### Assignment:
Find where "hfov_deg: 61.7" appears in the entries below. That line and all lines after it, through the last, are to be duplicated exactly, with nothing else.
── Dataset records
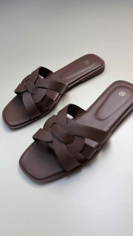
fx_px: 169
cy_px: 119
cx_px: 72
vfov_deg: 69.9
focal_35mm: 27
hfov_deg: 42.9
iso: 80
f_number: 1.78
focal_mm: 6.76
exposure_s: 1/617
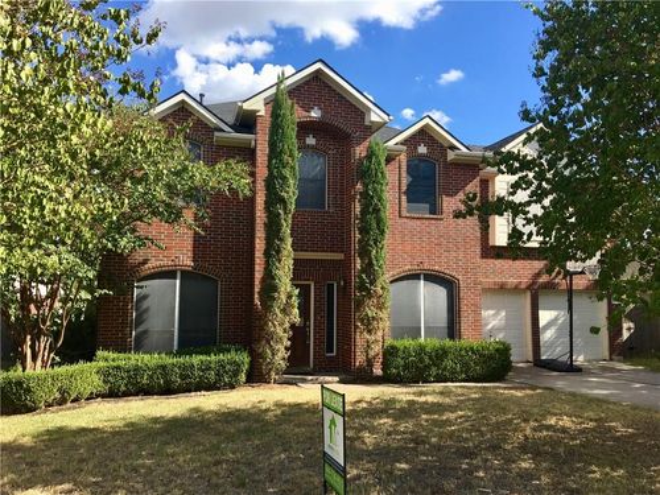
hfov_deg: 61.7
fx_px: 553
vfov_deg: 48.2
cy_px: 248
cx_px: 330
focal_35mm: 29
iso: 25
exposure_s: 1/962
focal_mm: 4.15
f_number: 2.2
────
### Solution to this problem:
hfov_deg: 61.7
fx_px: 553
vfov_deg: 48.2
cy_px: 248
cx_px: 330
focal_35mm: 29
iso: 25
exposure_s: 1/962
focal_mm: 4.15
f_number: 2.2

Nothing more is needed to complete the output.